Patrimoine numérique

En 2015, l'État est investi d'une nouvelle responsabilité : enrichir, développer et protéger ce qui constitue, non pas les actifs informationnels de l'État, mais ce que je préfère appeler, pour ma part, le patrimoine numérique de l'État du Québec.

Ce patrimoine numérique est un bien public qui appartient à chaque québécois. Il est déjà devenu la source de création d'immenses richesses, et le sera encore davantage demain.

C'est à travers ce patrimoine numérique que nous développerons au XXIe siècle l'économie des régions et des métropoles. C'est à travers lui que nous contrôlerons et ferons fructifier notre immense territoire. C'est à travers lui que nous construirons un État plus efficace et plus proche des citoyens.

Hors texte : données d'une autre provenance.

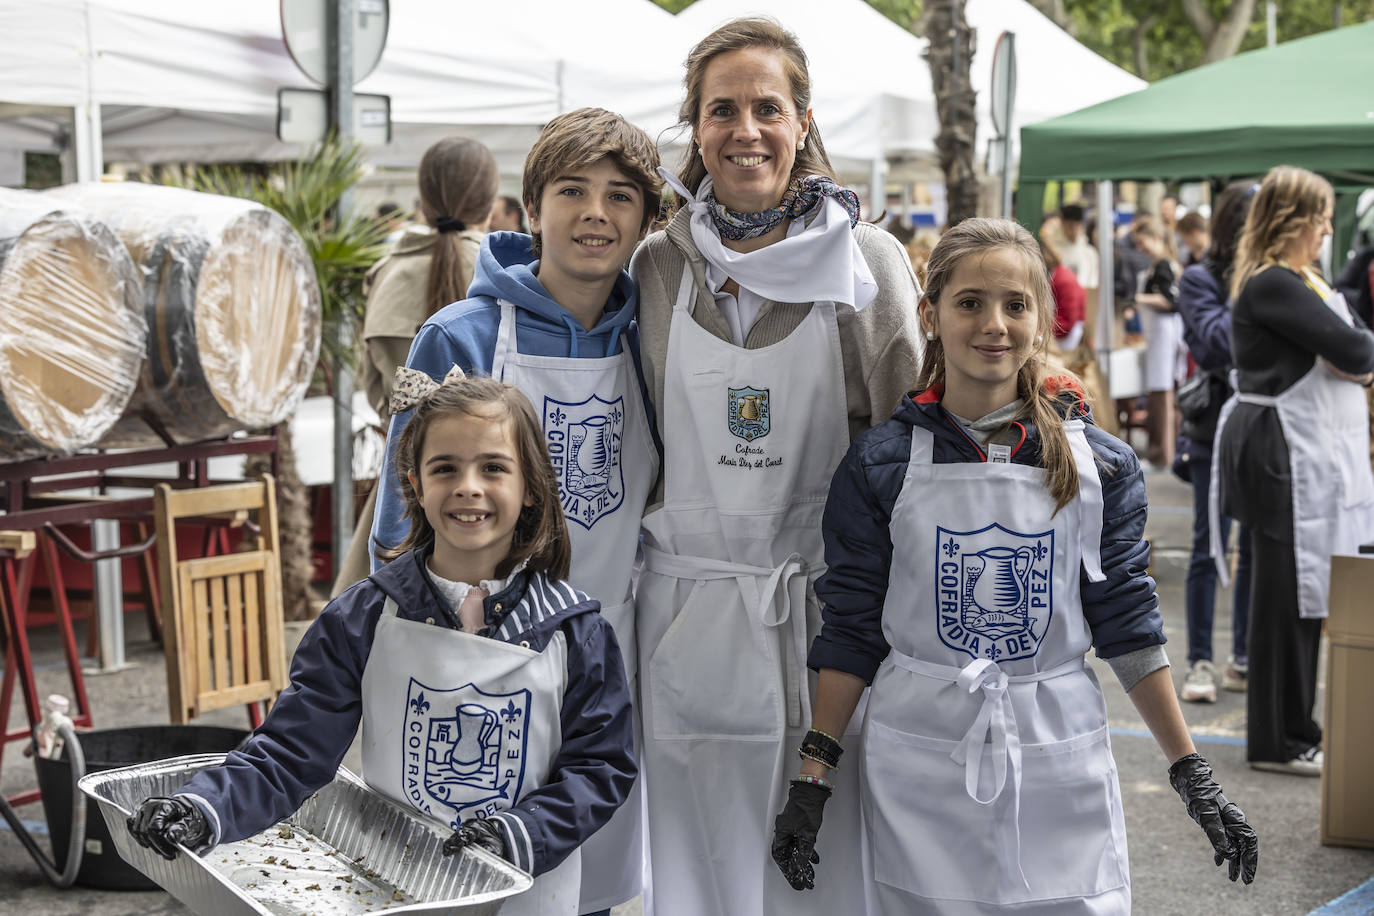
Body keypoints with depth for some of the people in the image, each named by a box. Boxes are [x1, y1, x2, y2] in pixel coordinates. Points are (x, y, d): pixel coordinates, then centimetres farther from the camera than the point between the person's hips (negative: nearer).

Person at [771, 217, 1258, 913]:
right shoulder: (881, 465, -3)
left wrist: (1192, 776, 2)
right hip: (919, 769, -1)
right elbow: (850, 629, 0)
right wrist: (811, 778, -2)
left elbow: (1128, 623, 4)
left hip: (1059, 766, 1)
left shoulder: (1100, 465, 0)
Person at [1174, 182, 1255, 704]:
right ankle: (1200, 663, 6)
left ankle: (1244, 658, 19)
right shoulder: (1201, 279, -2)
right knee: (1209, 547, -1)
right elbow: (1219, 338, -16)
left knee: (1256, 547, 9)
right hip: (1217, 429, -4)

C'est à travers lui que nous renouvellerons notre démocratie et donnerons aux jeunes générations les outils pour leur permettre d'affronter les défis de notre siècle.

Comment bâtir ce patrimoine et en délimiter les frontières ? Comment l'organiser ?  Comment le développer ? Comment le protéger ? Quelle politique de gestion de l'information ? À qui profitera cet extraordinaire capital collectif ?

Voilà les questions auxquelles nous devons répondre collectivement, et voilà les vrais enjeux derrières les décisions que s'apprête à prendre le ministre Coiteux.

Je suis loin d'avoir les réponses à toutes ces questions mais j'affirme cependant qu'il est impossible de construire un patrimoine numérique, conçu pour durer des dizaines et des dizaines d'années – voir plus , sans posséder les logiciels, leurs sources et les données qui le constituent – ce que seul le logiciel libre permet. Le logiciel libre a l'avantage d'organiser le marché informatique sous la forme d'un marché ouvert, libre et concurrentiel. Il est également une nécessité économique, technologique, juridique et politique pour bâtir et faire vivre ce patrimoine numérique commun.

Alors qu'on annonce la diffusion publique par Wikileaks de toutes les données privées de la compagnie Sony, j'affirme aussi qu'il est impossible de garantir la sécurité des informations les plus intimes que nous avons confiées à notre État, en utilisant des logiciels privateurs.

Garantir la sécurité de nos informations, c'est la première responsabilité et obligation du Ministre Coiteux.

Il est resté silencieux sur la question.
 

Cyrille Béraud, président de Savoir-faire Linux.